### Your goal
Reproduce verbatim the stretch of the listing from the line containing "Старше 60 лет, 21-36 лет, 39-60 лет, Итого" through the final line of the listing, with both endpoints included.

BEGIN

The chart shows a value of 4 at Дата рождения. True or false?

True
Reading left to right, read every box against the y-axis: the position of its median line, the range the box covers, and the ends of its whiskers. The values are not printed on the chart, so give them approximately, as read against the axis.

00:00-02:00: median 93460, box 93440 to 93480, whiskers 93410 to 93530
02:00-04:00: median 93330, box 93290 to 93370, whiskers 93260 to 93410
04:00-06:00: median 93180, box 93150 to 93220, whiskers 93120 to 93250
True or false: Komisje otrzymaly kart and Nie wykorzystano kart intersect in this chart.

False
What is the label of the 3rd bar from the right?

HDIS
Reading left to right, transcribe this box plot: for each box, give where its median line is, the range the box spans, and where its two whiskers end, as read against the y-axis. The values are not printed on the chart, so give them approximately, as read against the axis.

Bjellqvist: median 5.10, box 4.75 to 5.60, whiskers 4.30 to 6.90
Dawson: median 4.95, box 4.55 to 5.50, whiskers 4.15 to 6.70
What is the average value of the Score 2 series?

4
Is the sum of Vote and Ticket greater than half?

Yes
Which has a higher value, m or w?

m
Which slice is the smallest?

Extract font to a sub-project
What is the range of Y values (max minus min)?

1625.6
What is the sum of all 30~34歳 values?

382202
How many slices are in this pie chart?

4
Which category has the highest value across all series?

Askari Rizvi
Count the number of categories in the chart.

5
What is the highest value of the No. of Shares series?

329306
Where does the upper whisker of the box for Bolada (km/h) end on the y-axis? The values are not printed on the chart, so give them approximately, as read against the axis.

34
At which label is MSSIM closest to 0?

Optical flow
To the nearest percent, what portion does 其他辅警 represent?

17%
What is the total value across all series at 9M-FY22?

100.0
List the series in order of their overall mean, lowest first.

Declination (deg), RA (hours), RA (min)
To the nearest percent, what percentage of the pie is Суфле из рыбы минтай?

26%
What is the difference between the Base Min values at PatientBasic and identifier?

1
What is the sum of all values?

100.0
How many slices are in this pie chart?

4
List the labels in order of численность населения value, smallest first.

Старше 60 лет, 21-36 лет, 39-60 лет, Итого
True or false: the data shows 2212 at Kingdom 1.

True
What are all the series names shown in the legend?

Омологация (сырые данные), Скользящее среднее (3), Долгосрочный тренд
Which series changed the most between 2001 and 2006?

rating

END

### Task output
Старше 60 лет, 21-36 лет, 39-60 лет, Итого
True or false: the data shows 2212 at Kingdom 1.

True
What are all the series names shown in the legend?

Омологация (сырые данные), Скользящее среднее (3), Долгосрочный тренд
Which series changed the most between 2001 and 2006?

rating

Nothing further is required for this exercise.